Facebook faces privacy concerns

GuyClapperton 1 Tallied Votes 447 Views Share

Facebook has been involved in meetings this week talking to employees about their concerns over user privacy. The issue is that people searching the web can now see Facebook members' profiles, unless they have protected them, whether the person doing the search is a Facebook member or not.

Previously the only people who could see these profiles were Facebook members. A fun fact is that the privacy policy as amended to let Web surfers see it is now longer than the US Constitution.

Facebook is coming under pressure from civil liberties groups as well as users to tear the policy up and start again, and particularly to make it easier for people to handle the complex privacy settings on the Facebook pages.

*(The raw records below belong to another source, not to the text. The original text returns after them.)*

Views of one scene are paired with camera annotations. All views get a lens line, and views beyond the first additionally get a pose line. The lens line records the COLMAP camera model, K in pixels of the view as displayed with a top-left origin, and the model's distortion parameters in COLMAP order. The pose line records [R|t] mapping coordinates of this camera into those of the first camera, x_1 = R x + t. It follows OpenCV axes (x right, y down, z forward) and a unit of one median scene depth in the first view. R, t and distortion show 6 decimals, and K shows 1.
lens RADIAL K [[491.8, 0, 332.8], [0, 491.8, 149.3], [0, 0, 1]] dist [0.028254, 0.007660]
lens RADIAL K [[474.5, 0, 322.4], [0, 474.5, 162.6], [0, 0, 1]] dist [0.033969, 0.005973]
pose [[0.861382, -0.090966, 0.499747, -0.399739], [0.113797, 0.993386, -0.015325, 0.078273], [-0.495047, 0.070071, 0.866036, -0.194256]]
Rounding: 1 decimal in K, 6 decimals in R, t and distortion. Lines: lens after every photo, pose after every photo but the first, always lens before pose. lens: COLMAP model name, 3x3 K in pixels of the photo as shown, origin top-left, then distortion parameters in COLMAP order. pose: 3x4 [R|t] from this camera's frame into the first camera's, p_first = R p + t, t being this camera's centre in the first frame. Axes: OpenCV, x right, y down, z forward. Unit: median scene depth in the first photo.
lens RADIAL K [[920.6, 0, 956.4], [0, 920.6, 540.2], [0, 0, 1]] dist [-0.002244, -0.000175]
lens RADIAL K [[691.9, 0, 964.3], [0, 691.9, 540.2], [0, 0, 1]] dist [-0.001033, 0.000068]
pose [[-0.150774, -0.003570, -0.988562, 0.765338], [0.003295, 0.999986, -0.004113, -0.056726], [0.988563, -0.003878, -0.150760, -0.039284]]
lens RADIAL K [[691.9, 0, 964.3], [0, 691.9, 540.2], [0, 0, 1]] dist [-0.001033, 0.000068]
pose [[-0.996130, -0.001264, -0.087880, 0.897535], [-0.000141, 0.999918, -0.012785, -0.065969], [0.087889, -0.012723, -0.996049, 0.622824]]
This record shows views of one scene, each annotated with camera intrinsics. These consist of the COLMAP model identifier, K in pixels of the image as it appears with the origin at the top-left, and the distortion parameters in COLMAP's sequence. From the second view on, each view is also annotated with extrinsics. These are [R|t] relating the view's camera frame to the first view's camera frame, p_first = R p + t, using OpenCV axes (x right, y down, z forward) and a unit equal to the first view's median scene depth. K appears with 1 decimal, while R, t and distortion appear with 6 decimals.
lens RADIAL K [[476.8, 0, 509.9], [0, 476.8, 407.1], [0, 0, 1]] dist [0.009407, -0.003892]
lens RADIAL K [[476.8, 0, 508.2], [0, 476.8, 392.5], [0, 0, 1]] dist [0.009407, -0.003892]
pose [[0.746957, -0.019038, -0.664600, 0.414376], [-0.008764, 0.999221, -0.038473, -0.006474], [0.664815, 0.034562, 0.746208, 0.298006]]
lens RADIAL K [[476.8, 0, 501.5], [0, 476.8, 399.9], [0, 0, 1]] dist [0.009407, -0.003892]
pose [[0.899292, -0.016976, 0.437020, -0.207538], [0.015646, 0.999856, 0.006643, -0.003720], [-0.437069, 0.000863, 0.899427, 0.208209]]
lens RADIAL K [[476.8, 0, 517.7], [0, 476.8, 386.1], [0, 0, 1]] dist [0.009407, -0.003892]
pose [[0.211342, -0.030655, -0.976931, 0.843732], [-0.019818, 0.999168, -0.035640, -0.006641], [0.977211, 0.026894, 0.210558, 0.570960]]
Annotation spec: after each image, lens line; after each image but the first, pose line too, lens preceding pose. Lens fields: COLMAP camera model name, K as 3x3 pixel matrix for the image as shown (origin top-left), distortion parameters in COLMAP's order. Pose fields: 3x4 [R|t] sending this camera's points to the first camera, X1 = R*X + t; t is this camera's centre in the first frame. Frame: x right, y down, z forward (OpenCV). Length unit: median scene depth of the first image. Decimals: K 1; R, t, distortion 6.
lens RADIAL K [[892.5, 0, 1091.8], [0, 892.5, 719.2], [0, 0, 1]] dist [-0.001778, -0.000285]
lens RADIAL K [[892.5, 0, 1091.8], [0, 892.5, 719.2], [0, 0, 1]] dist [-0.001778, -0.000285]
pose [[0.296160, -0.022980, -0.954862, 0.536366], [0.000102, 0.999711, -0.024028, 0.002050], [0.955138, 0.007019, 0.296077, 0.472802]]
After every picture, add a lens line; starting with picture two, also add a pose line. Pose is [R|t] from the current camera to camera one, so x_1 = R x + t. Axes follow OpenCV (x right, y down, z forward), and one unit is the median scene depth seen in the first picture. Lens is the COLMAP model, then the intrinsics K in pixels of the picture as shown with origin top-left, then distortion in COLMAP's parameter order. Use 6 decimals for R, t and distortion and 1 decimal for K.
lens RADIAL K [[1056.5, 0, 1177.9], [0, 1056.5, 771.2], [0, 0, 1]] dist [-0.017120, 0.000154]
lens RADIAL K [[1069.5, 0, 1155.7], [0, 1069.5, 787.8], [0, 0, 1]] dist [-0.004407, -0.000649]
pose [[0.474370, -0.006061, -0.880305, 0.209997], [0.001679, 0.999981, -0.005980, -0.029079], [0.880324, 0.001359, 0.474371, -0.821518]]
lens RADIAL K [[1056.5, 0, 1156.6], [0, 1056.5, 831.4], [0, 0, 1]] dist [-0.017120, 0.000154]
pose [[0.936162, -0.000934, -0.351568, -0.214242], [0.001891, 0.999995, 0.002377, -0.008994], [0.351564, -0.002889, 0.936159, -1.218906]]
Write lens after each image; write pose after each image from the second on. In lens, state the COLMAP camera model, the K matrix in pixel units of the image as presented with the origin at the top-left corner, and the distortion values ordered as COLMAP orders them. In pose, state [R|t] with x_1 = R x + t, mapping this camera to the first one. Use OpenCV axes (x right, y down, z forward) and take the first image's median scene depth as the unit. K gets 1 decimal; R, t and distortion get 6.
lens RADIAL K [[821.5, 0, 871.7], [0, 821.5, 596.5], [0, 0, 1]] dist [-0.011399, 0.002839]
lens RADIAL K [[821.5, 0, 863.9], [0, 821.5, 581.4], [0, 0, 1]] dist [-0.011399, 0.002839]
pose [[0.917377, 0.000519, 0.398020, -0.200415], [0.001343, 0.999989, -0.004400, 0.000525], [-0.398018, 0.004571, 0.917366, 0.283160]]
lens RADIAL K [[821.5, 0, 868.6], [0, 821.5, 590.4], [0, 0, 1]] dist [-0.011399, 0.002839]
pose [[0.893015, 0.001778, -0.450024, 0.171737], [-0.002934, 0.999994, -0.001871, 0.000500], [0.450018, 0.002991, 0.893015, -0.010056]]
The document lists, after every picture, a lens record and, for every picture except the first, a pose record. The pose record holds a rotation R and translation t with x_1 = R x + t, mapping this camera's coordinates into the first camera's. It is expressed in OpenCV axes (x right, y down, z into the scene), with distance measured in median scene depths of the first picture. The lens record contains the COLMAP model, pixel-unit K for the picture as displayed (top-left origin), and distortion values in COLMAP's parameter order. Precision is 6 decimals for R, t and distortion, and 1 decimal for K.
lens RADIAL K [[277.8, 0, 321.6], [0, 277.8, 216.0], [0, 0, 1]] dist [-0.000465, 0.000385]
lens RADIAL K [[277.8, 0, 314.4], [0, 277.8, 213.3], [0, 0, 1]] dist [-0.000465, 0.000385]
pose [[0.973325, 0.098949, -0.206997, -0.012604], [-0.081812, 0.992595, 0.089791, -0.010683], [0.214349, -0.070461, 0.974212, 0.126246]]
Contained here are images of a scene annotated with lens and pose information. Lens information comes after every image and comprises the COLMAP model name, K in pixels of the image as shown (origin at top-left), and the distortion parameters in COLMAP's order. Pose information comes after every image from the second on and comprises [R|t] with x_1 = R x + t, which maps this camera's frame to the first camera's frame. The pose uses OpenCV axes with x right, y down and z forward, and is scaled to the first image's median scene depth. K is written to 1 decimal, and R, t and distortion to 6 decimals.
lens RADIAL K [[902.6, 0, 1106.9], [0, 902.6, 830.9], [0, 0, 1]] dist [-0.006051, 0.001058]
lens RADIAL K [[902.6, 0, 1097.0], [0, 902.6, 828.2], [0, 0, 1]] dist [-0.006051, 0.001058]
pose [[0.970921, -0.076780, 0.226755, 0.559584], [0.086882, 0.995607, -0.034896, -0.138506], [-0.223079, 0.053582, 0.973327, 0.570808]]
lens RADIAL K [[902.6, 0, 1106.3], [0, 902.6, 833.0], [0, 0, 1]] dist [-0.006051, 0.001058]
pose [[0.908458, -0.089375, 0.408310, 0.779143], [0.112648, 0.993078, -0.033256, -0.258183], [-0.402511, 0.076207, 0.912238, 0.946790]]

Here's the thing: if you don't want people to know something it has always been a bad idea to put it online. The real difficulty, and not something that's received as much coverage, is that people have been losing control over their own identities and images on social networks. A Facebook profile might be a fine thing for executive A, until he or she finds that someone took a picture of them drunk at a party a few years ago and has tagged it with their name so it shows up on their profile. The fact that they have been teetotal for 12 months doesn't affect the picture's presence, and if whoever uploaded it hardly ever logs on then it's unlikely to be moved anytime soon.

This is happening and it's losing people job opportunities - to me this is much more sinister than people being able to find stuff I've put on the Internet voluntarily. After all, if anyone could find information previously simply by joining Facebook - to which there is no barrier - letting them find it on the open Internet is hardly a major change.

jwenting 1,889 duckman Team Colleague

The main problem is that people expect they have a certain level of privacy protection and shielding of their private data when in reality they don't.

Any respectable business would realise this and indeed protect the private data of their users, Google and Facebook (among others) however deliberately don't, as they're in the business of monetising that data and thus want to collect as much of it as possible.

They can get away with it because they're US based companies, a country where the law regarding privacy and related issues is extremely lax.
European users especially are used to far stricter laws regarding protection of their privacy (as well as consumer protection in general) and act based on the idea that those laws are applied by any company/entity they deal with. Most of them are utterly unaware they live in a bubble of protection situated in a sea of openness where they have no protection whatsoever.

GuyClapperton 12 Staff Writer

That's a very interesting point. It would be good if some of the companies involved - or concerned groups, including Governments - could make this distinction as clearly as you've just done.

InsightsDigital 57 Posting Virtuoso

There is nothing secret with Facebook. As the Founder mentioned the other day at a conference, the default for facebook is to be social. Thus, this is definitely the case with the data owned and shared on Facebook. I know now friends on Facebook are intentionally posting fake comments and constantly updating their security settings. This issue may represent the beginning of the end for Facebook?

joelchrist -9 Posting Whiz

Face book privay issue is the hot topic on net and everywhere now.